Last month, Carroll’s attorney, Timothy O. Dudley of Little Rock, filed a motion asking U.S. District Court Judge D.P. Marshall Jr. to sentence her to less time in prison than the sentencing guideline range allows — or sentence her to probation.
Carroll’s two small children need her, Dudley wrote. She also needs long-term mental health care, he said.
Imprisoning Carroll would be punishment, “but it would be punishment greater than necessary,” Dudley wrote.
He said that Carroll had several traumatic instances as a child or young adult, but he didn’t want to air the details in a public document.
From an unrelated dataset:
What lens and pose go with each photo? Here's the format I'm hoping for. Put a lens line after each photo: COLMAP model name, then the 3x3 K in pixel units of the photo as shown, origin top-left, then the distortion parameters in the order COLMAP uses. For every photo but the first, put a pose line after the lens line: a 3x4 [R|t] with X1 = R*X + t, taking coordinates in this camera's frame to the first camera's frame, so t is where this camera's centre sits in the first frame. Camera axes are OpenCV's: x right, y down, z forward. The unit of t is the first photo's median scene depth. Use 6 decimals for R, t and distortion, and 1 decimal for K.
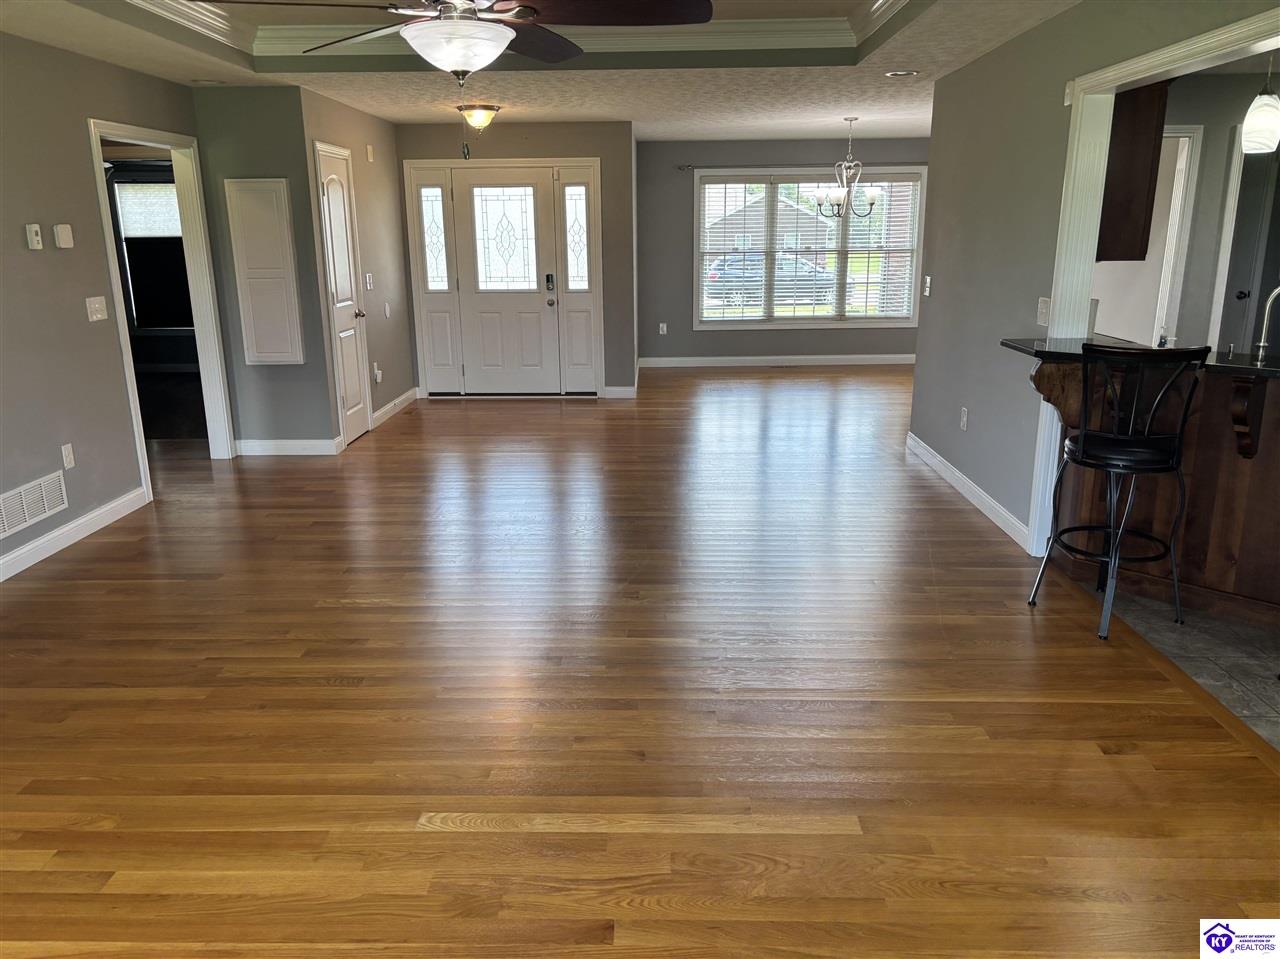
lens RADIAL K [[966.1, 0, 642.8], [0, 966.1, 477.5], [0, 0, 1]] dist [0.039489, -0.024222]
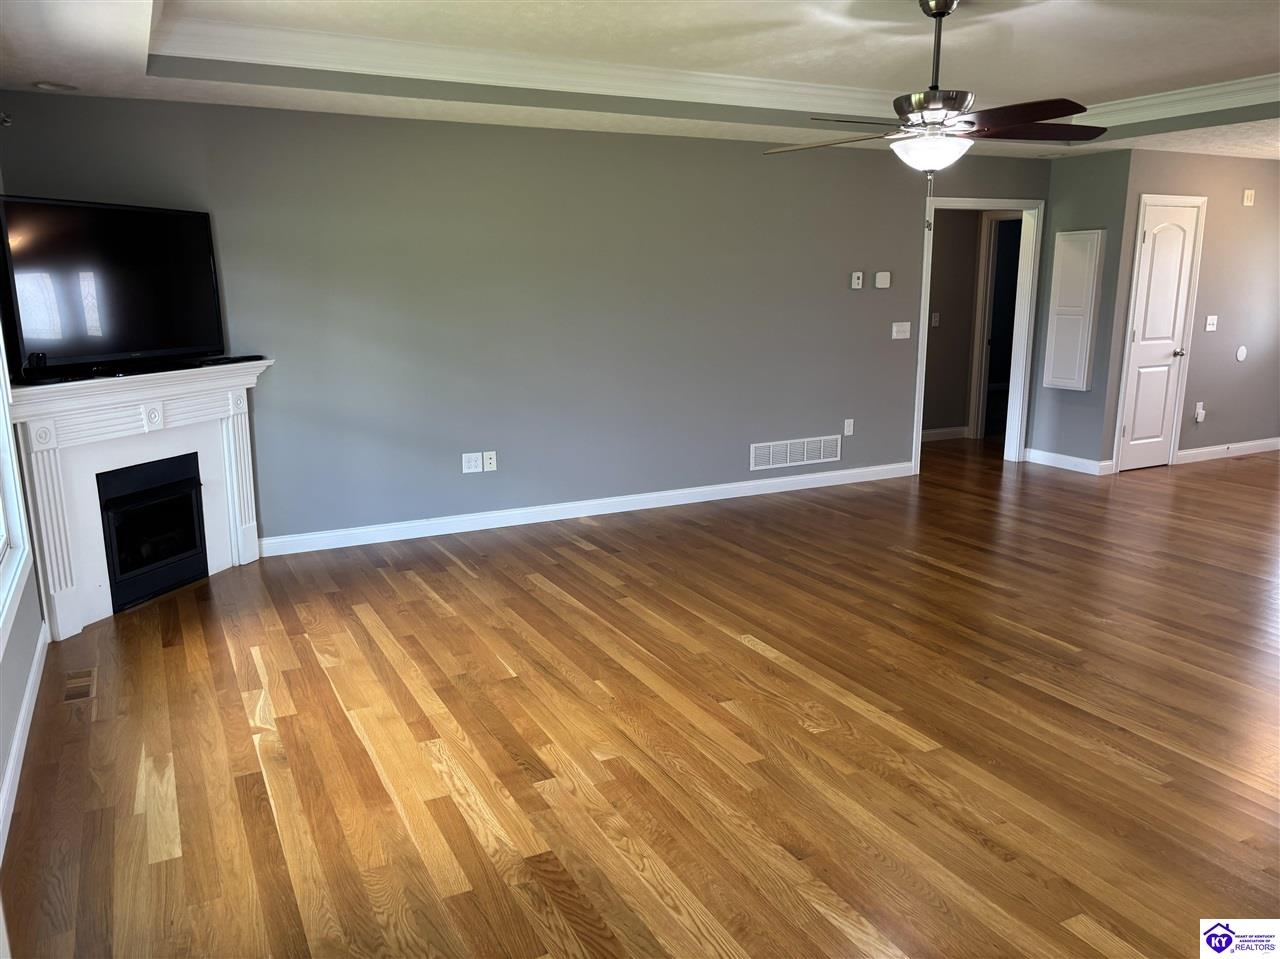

Carroll also delivered a child in 2021, and during the cesarean section, the epidural wore off, “and she was in intense pain throughout the procedure,” Dudley wrote. “Defendant suffered severe postpartum depression following the child’s birth.”
Carroll, Dudley said, has long struggled with her mental health and suffered a severe mental health episode in July, partly attributed to her marriage; Carroll has now filed for divorce.
Carroll has been in a trauma-centered treatment program and that will take a year to complete.
He said that her mental condition is grounds for a sentence below the guideline range.
Carroll acknowledges that her crime is a serious one, Dudley said. It began in May 2020, when Carroll received a $1.6 million Paycheck Protection Program loan for her company, Wilcarr Ventures LLC. She said on the application that the money was in part to be used for lost revenue.
But that was incorrect, Carroll said when she pleaded guilty. The money was spent on a house, two vehicles and multiple items from jeweler Sissy’s Log Cabin.
The indictment said she reported on the application that her average monthly payroll was $640,000 with 121 workers. But a former employee told police that the business had just been launched and did not have more than four employees, according to the document.
Judge Marshall asked her why she did it. “Well, we needed the money, I suppose,” Carroll said.
The sentencing is set for 10 a.m. in Marshall’s courtroom in Little Rock federal court.